Iranian drone strikes on data centers in the Middle East signal “how wars will be fought in the future,” said John Herrman in New York. Tech companies are used to defending their systems against hackers. Now they need to worry about physical attacks too. Early in the Iran war, two Amazon Web Services facilities in the United Arab Emirates were “directly hit” by Iranian drones, while another in Bahrain sustained damage from a drone strike nearby. Even these relatively small attacks led to internet disruptions that affected banks, financial tech companies, rideshare providers, and other popular services, raising questions about the vulnerabilities of massive Middle Eastern server farms. Our digital lives are increasingly cloud-based, but there is still a large, physical footprint required to make that happen. With a “remote-controlled drone that costs less than a new car,” a hostile actor can now cripple our “multibillion-dollar digital infrastructure.”
Iran has openly declared war on U.S. tech firms, said Dana Alomar in Wired. Last week, it published a list of offices and infrastructure run by U.S. companies, including Google, Microsoft, Palantir, IBM, Nvidia, and Oracle, and named them “potential targets.” Warfare has become “increasingly dependent on digital systems, from satellite data to AI-powered intelligence analysis.” So the infrastructure underlying those systems holds “strategic significance.” Companies were already thinking about ways to protect their data centers, said Rachyl Jones in Semafor. Some are building server farms “in underground, nuclear-hardened bunkers.” But this “introduces a new level of complexity”—not to mention added costs for projects that are already eye-wateringly expensive. For now, “the cheapest way to protect data is to duplicate it” and store copies in safe regions.

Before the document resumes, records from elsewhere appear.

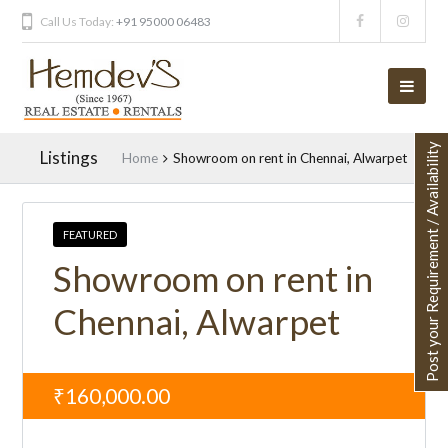
Call Us Today:
+91 95000 06483
Post your Requirement / Availability
Listings
Home
Showroom on rent in Chennai, Alwarpet
FEATURED
Showroom on rent in
Chennai, Alwarpet
₹160,000.00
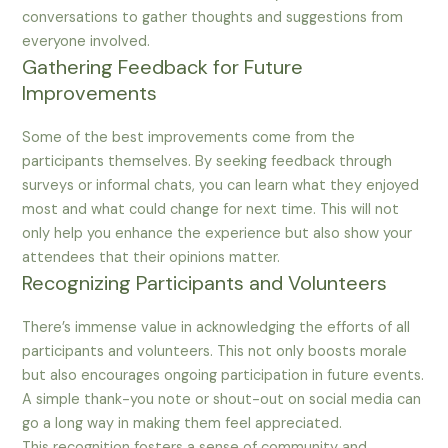
conversations to gather thoughts and suggestions from
everyone involved.
Gathering Feedback for Future
Improvements
Some of the best improvements come from the
participants themselves. By seeking feedback through
surveys or informal chats, you can learn what they enjoyed
most and what could change for next time. This will not
only help you enhance the experience but also show your
attendees that their opinions matter.
Recognizing Participants and Volunteers
There’s immense value in acknowledging the efforts of all
participants and volunteers. This not only boosts morale
but also encourages ongoing participation in future events.
A simple thank-you note or shout-out on social media can
go a long way in making them feel appreciated.
This recognition fosters a sense of community and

The Middle East sold itself as exactly that, said Indranil Ghosh in Rest of
World—“a safe harbor for the world’s data.” But the Iran war “has upended that pitch.” Less than a year ago, the region was being hailed as the next great AI hub after President Trump’s four-day visit to Saudi Arabia, Qatar, and the UAE yielded more than $2 trillion in investment pledges. The security arrangements around those deals were mostly designed to keep advanced AI chips out of China’s hands. “Not one of them contemplated the possibility that a regional adversary would launch missiles at the physical buildings where those chips were meant to run.” This was an “obvious blunder,” said Rana Foroohar in the Financial Times. Tech companies were “desperate to take advantage of huge subsidies and cheap energy offered by Gulf countries.” But putting massive, energy-draining, water-dependent facilities in a geopolitically vulnerable desert was “nuts.” Now, “the geopolitical and the geo-economic chickens coming home to roost.”